** Activity **
Go through the data and retrieve each line that includes the string "portability".

** The input **
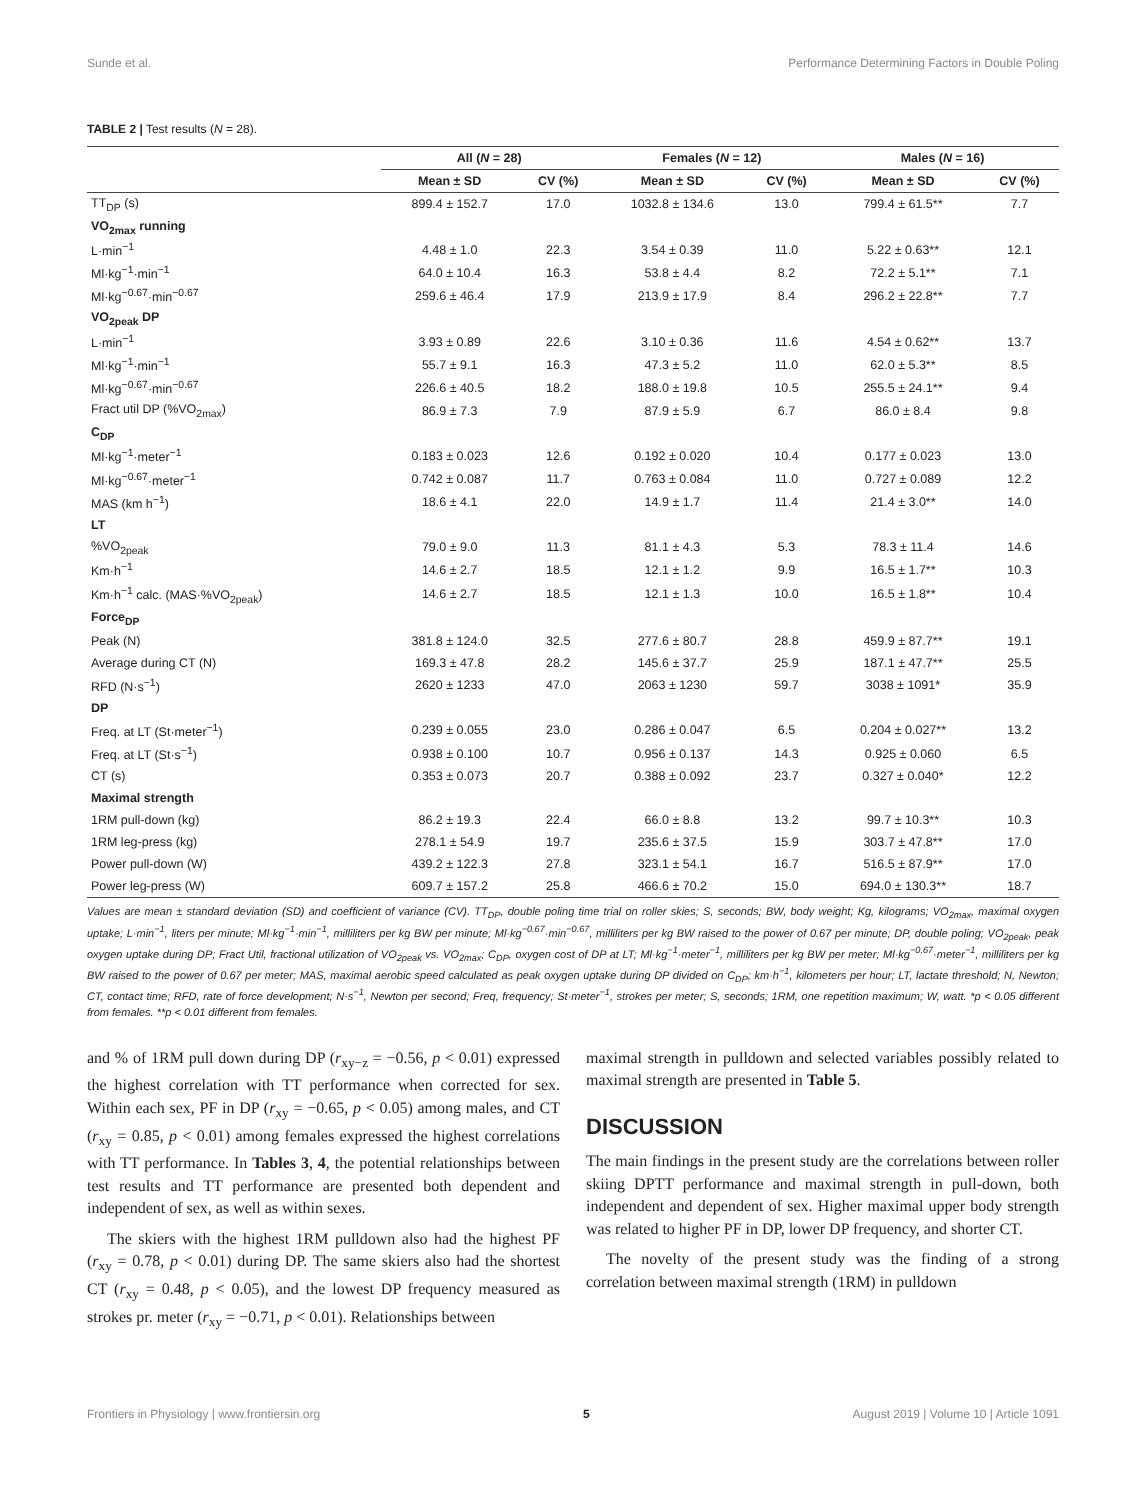Sunde et al. Performance Determining Factors in Double Poling
TABLE 2 | Test results (N = 28).
| | All ( N = 28) | | Females ( N = 12) | | Males ( N = 16) | |
| --- | --- | --- | --- | --- | --- | --- |
| | Mean ± SD | CV (%) | Mean ± SD | CV (%) | Mean ± SD | CV (%) |
| TT<sub>DP</sub> (s) | 899.4 ± 152.7 | 17.0 | 1032.8 ± 134.6 | 13.0 | 799.4 ± 61.5** | 7.7 |
| VO<sub>2max</sub> running | | | | | | |
| L·min<sup>−1</sup> | 4.48 ± 1.0 | 22.3 | 3.54 ± 0.39 | 11.0 | 5.22 ± 0.63** | 12.1 |
| Ml·kg<sup>−1</sup>·min<sup>−1</sup> | 64.0 ± 10.4 | 16.3 | 53.8 ± 4.4 | 8.2 | 72.2 ± 5.1** | 7.1 |
| Ml·kg<sup>−0.67</sup>·min<sup>−0.67</sup> | 259.6 ± 46.4 | 17.9 | 213.9 ± 17.9 | 8.4 | 296.2 ± 22.8** | 7.7 |
| VO<sub>2peak</sub> DP | | | | | | |
| L·min<sup>−1</sup> | 3.93 ± 0.89 | 22.6 | 3.10 ± 0.36 | 11.6 | 4.54 ± 0.62** | 13.7 |
| Ml·kg<sup>−1</sup>·min<sup>−1</sup> | 55.7 ± 9.1 | 16.3 | 47.3 ± 5.2 | 11.0 | 62.0 ± 5.3** | 8.5 |
| Ml·kg<sup>−0.67</sup>·min<sup>−0.67</sup> | 226.6 ± 40.5 | 18.2 | 188.0 ± 19.8 | 10.5 | 255.5 ± 24.1** | 9.4 |
| Fract util DP (%VO<sub>2max</sub>) | 86.9 ± 7.3 | 7.9 | 87.9 ± 5.9 | 6.7 | 86.0 ± 8.4 | 9.8 |
| C<sub>DP</sub> | | | | | | |
| Ml·kg<sup>−1</sup>·meter<sup>−1</sup> | 0.183 ± 0.023 | 12.6 | 0.192 ± 0.020 | 10.4 | 0.177 ± 0.023 | 13.0 |
| Ml·kg<sup>−0.67</sup>·meter<sup>−1</sup> | 0.742 ± 0.087 | 11.7 | 0.763 ± 0.084 | 11.0 | 0.727 ± 0.089 | 12.2 |
| MAS (km h<sup>−1</sup>) | 18.6 ± 4.1 | 22.0 | 14.9 ± 1.7 | 11.4 | 21.4 ± 3.0** | 14.0 |
| LT | | | | | | |
| %VO<sub>2peak</sub> | 79.0 ± 9.0 | 11.3 | 81.1 ± 4.3 | 5.3 | 78.3 ± 11.4 | 14.6 |
| Km·h<sup>−1</sup> | 14.6 ± 2.7 | 18.5 | 12.1 ± 1.2 | 9.9 | 16.5 ± 1.7** | 10.3 |
| Km·h<sup>−1</sup> calc. (MAS·%VO<sub>2peak</sub>) | 14.6 ± 2.7 | 18.5 | 12.1 ± 1.3 | 10.0 | 16.5 ± 1.8** | 10.4 |
| Force<sub>DP</sub> | | | | | | |
| Peak (N) | 381.8 ± 124.0 | 32.5 | 277.6 ± 80.7 | 28.8 | 459.9 ± 87.7** | 19.1 |
| Average during CT (N) | 169.3 ± 47.8 | 28.2 | 145.6 ± 37.7 | 25.9 | 187.1 ± 47.7** | 25.5 |
| RFD (N·s<sup>−1</sup>) | 2620 ± 1233 | 47.0 | 2063 ± 1230 | 59.7 | 3038 ± 1091* | 35.9 |
| DP | | | | | | |
| Freq. at LT (St·meter<sup>−1</sup>) | 0.239 ± 0.055 | 23.0 | 0.286 ± 0.047 | 6.5 | 0.204 ± 0.027** | 13.2 |
| Freq. at LT (St·s<sup>−1</sup>) | 0.938 ± 0.100 | 10.7 | 0.956 ± 0.137 | 14.3 | 0.925 ± 0.060 | 6.5 |
| CT (s) | 0.353 ± 0.073 | 20.7 | 0.388 ± 0.092 | 23.7 | 0.327 ± 0.040* | 12.2 |
| Maximal strength | | | | | | |
| 1RM pull-down (kg) | 86.2 ± 19.3 | 22.4 | 66.0 ± 8.8 | 13.2 | 99.7 ± 10.3** | 10.3 |
| 1RM leg-press (kg) | 278.1 ± 54.9 | 19.7 | 235.6 ± 37.5 | 15.9 | 303.7 ± 47.8** | 17.0 |
| Power pull-down (W) | 439.2 ± 122.3 | 27.8 | 323.1 ± 54.1 | 16.7 | 516.5 ± 87.9** | 17.0 |
| Power leg-press (W) | 609.7 ± 157.2 | 25.8 | 466.6 ± 70.2 | 15.0 | 694.0 ± 130.3** | 18.7 |
Values are mean ± standard deviation (SD) and coefficient of variance (CV). TT<sub>DP</sub>, double poling time trial on roller skies; S, seconds; BW, body weight; Kg, kilograms; VO<sub>2max</sub>, maximal oxygen uptake; L·min<sup>−1</sup>, liters per minute; Ml·kg<sup>−1</sup>·min<sup>−1</sup>, milliliters per kg BW per minute; Ml·kg<sup>−0.67</sup>·min<sup>−0.67</sup>, milliliters per kg BW raised to the power of 0.67 per minute; DP, double poling; VO<sub>2peak</sub>, peak oxygen uptake during DP; Fract Util, fractional utilization of VO<sub>2peak</sub> vs. VO<sub>2max</sub>; C<sub>DP</sub>, oxygen cost of DP at LT; Ml·kg<sup>−1</sup>·meter<sup>−1</sup>, milliliters per kg BW per meter; Ml·kg<sup>−0.67</sup>·meter<sup>−1</sup>, milliliters per kg BW raised to the power of 0.67 per meter; MAS, maximal aerobic speed calculated as peak oxygen uptake during DP divided on C<sub>DP</sub>; km·h<sup>−1</sup>, kilometers per hour; LT, lactate threshold; N, Newton; CT, contact time; RFD, rate of force development; N·s<sup>−1</sup>, Newton per second; Freq, frequency; St·meter<sup>−1</sup>, strokes per meter; S, seconds; 1RM, one repetition maximum; W, watt. *p < 0.05 different from females. **p < 0.01 different from females.
and % of 1RM pull down during DP (r<sub>xy−z</sub> = −0.56, p < 0.01) expressed the highest correlation with TT performance when corrected for sex. Within each sex, PF in DP (r<sub>xy</sub> = −0.65, p < 0.05) among males, and CT (r<sub>xy</sub> = 0.85, p < 0.01) among females expressed the highest correlations with TT performance. In Tables 3, 4, the potential relationships between test results and TT performance are presented both dependent and independent of sex, as well as within sexes.
The skiers with the highest 1RM pulldown also had the highest PF (r<sub>xy</sub> = 0.78, p < 0.01) during DP. The same skiers also had the shortest CT (r<sub>xy</sub> = 0.48, p < 0.05), and the lowest DP frequency measured as strokes pr. meter (r<sub>xy</sub> = −0.71, p < 0.01). Relationships between
maximal strength in pulldown and selected variables possibly related to maximal strength are presented in Table 5.
DISCUSSION
The main findings in the present study are the correlations between roller skiing DPTT performance and maximal strength in pull-down, both independent and dependent of sex. Higher maximal upper body strength was related to higher PF in DP, lower DP frequency, and shorter CT.
The novelty of the present study was the finding of a strong correlation between maximal strength (1RM) in pulldown
Frontiers in Physiology | www.frontiersin.org 5 August 2019 | Volume 10 | Article 1091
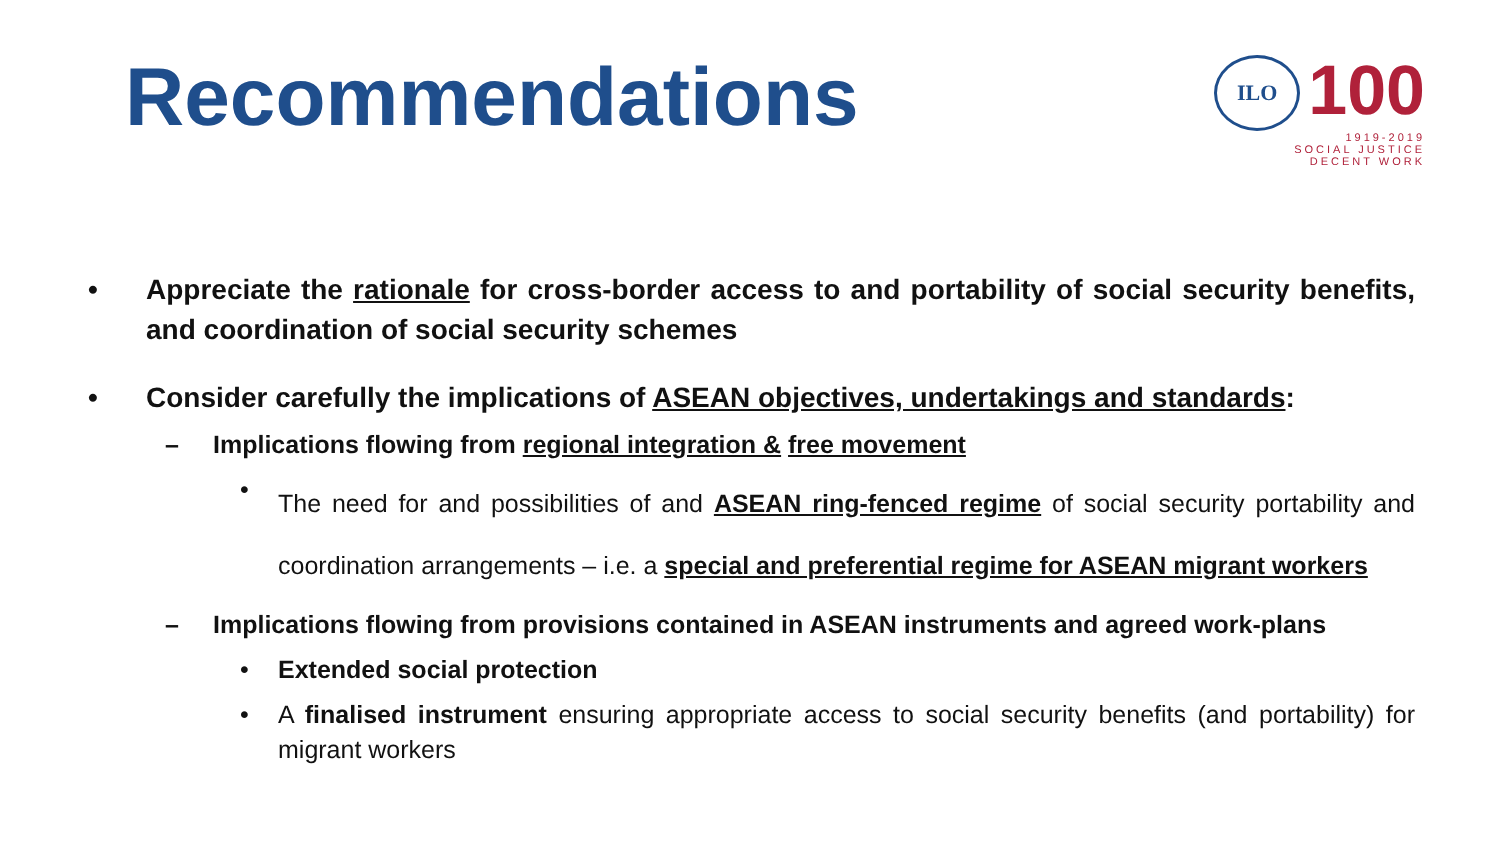Recommendations
ILO
100
1919-2019
SOCIAL JUSTICE
DECENT WORK
• Appreciate the rationale for cross-border access to and portability of social security benefits, and coordination of social security schemes
• Consider carefully the implications of ASEAN objectives, undertakings and standards:
– Implications flowing from regional integration & free movement
• The need for and possibilities of and ASEAN ring-fenced regime of social security portability and coordination arrangements – i.e. a special and preferential regime for ASEAN migrant workers
– Implications flowing from provisions contained in ASEAN instruments and agreed work-plans
• Extended social protection
• A finalised instrument ensuring appropriate access to social security benefits (and portability) for migrant workers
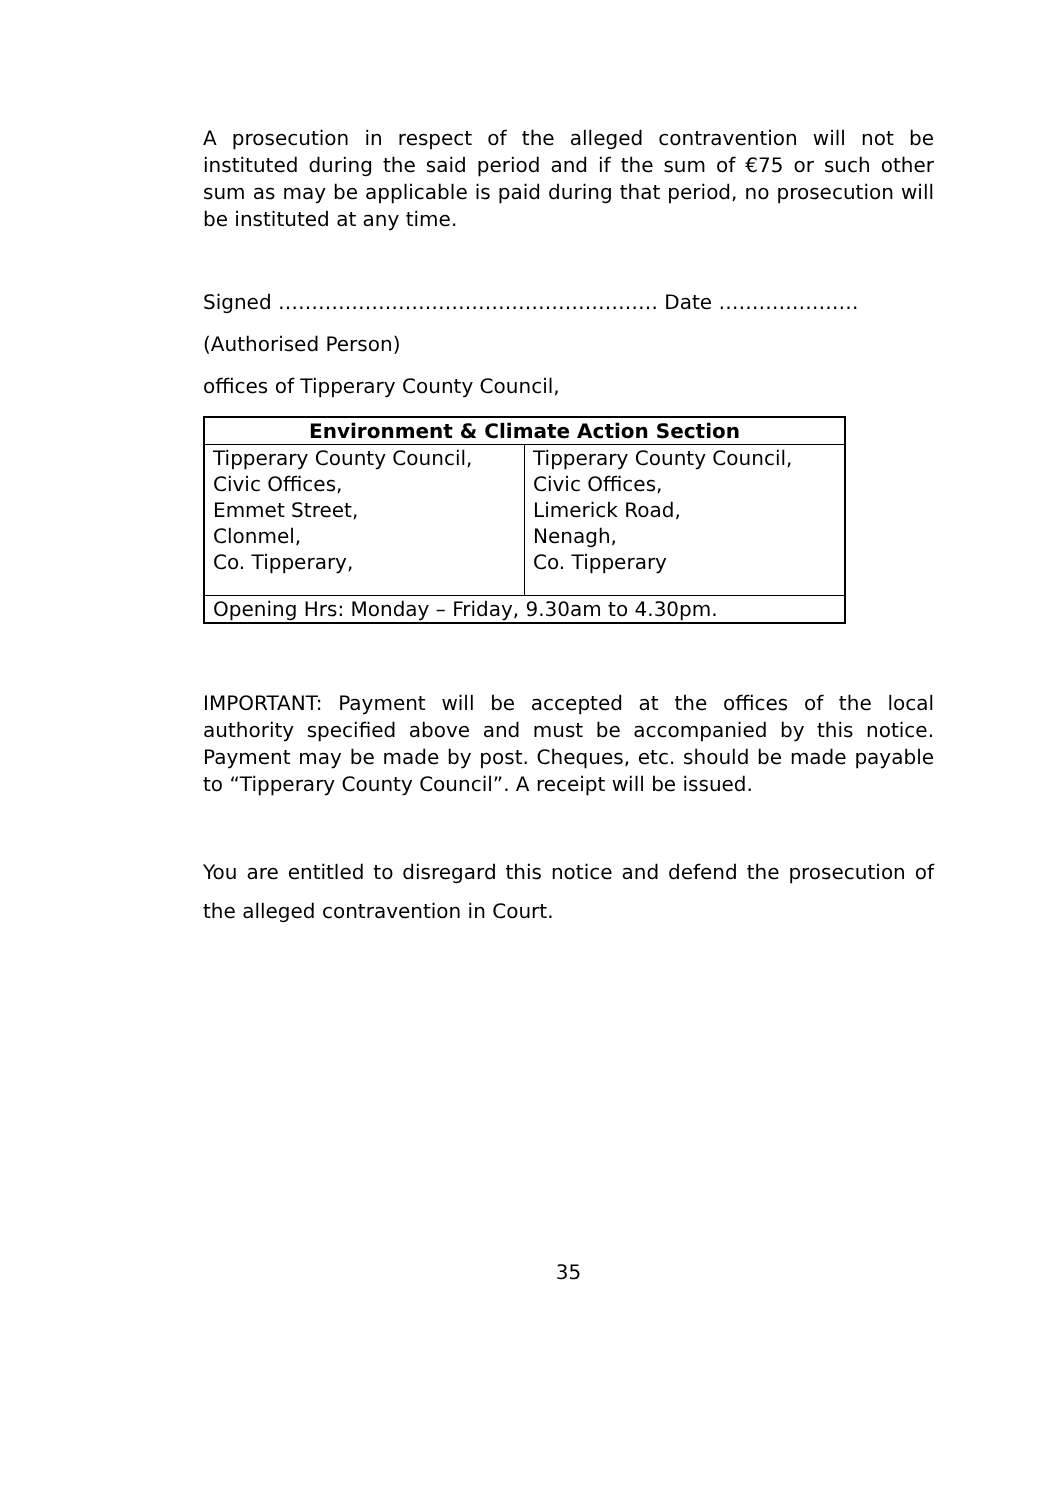A prosecution in respect of the alleged contravention will not be instituted during the said period and if the sum of €75 or such other sum as may be applicable is paid during that period, no prosecution will be instituted at any time.
Signed ………………………………………………… Date …………………
(Authorised Person)
offices of Tipperary County Council,
| Environment & Climate Action Section | |
| --- | --- |
| Tipperary County Council, Civic Offices, Emmet Street, Clonmel, Co. Tipperary, | Tipperary County Council, Civic Offices, Limerick Road, Nenagh, Co. Tipperary |
| Opening Hrs: Monday – Friday, 9.30am to 4.30pm. | |
IMPORTANT: Payment will be accepted at the offices of the local authority specified above and must be accompanied by this notice. Payment may be made by post. Cheques, etc. should be made payable to “Tipperary County Council”. A receipt will be issued.
You are entitled to disregard this notice and defend the prosecution of the alleged contravention in Court.
35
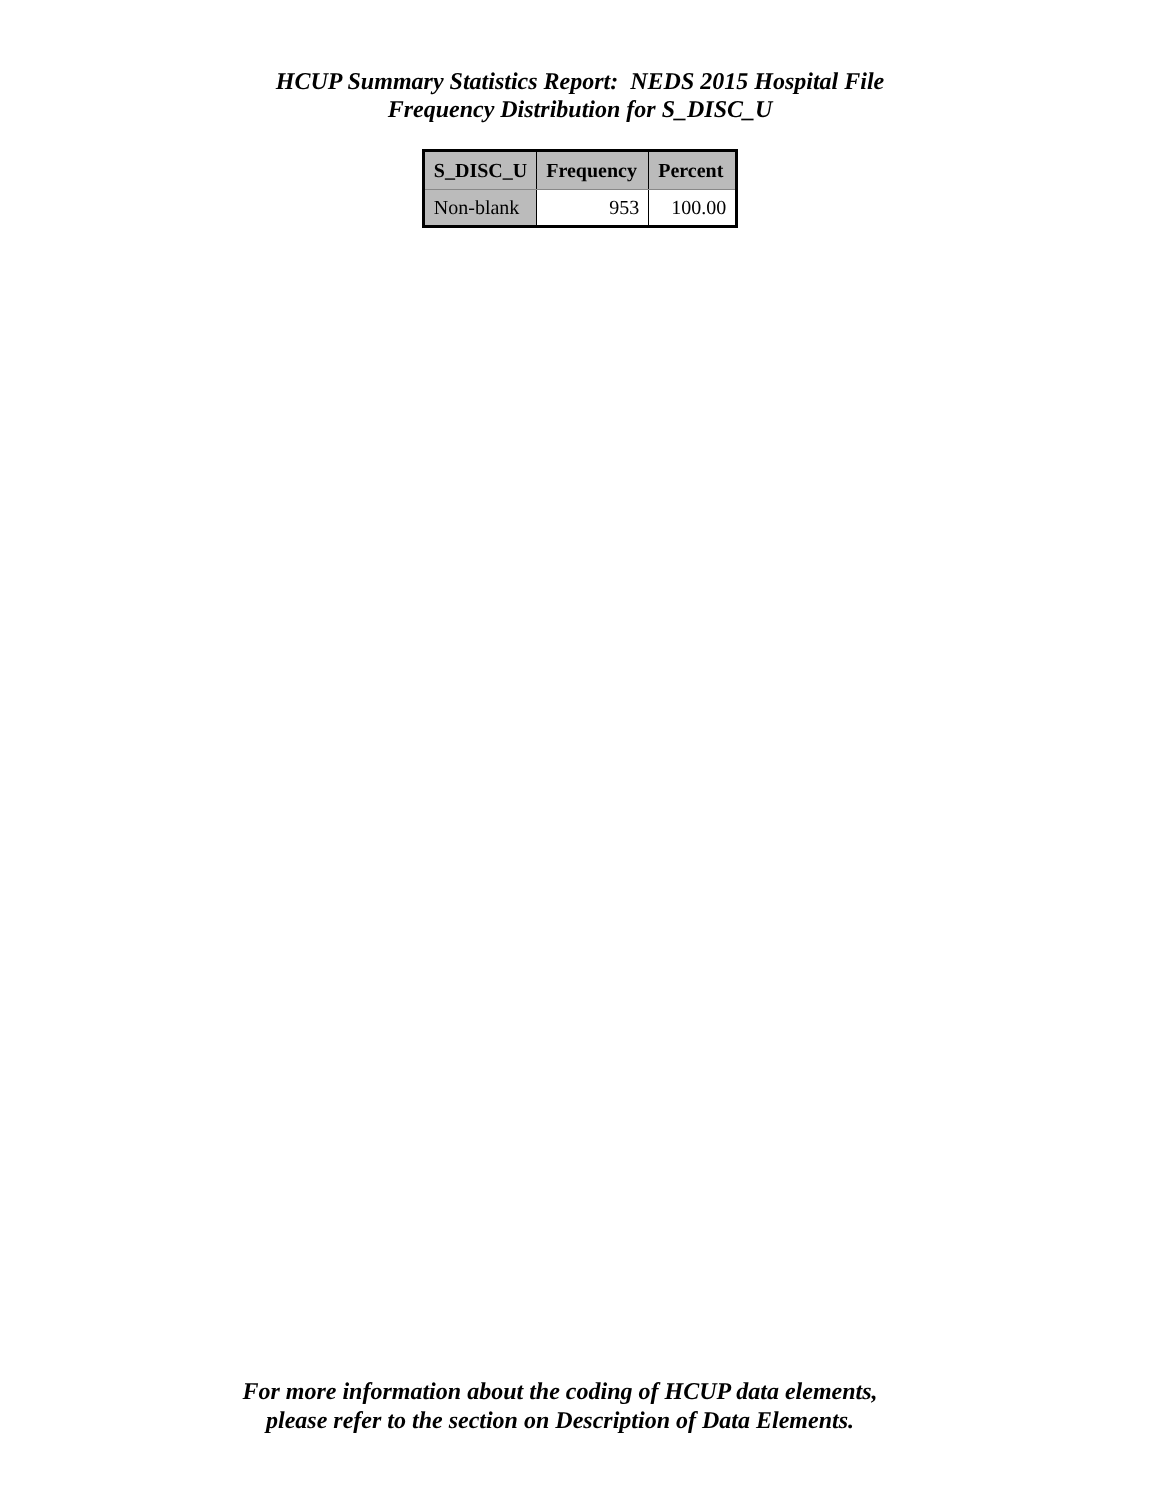HCUP Summary Statistics Report: NEDS 2015 Hospital File
Frequency Distribution for S_DISC_U
| S_DISC_U | Frequency | Percent |
| --- | --- | --- |
| Non-blank | 953 | 100.00 |
For more information about the coding of HCUP data elements,
please refer to the section on Description of Data Elements.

** Exercise output **
• Appreciate the rationale for cross-border access to and portability of social security benefits, and coordination of social security schemes
• The need for and possibilities of and ASEAN ring-fenced regime of social security portability and coordination arrangements – i.e. a special and preferential regime for ASEAN migrant workers
• A finalised instrument ensuring appropriate access to social security benefits (and portability) for migrant workers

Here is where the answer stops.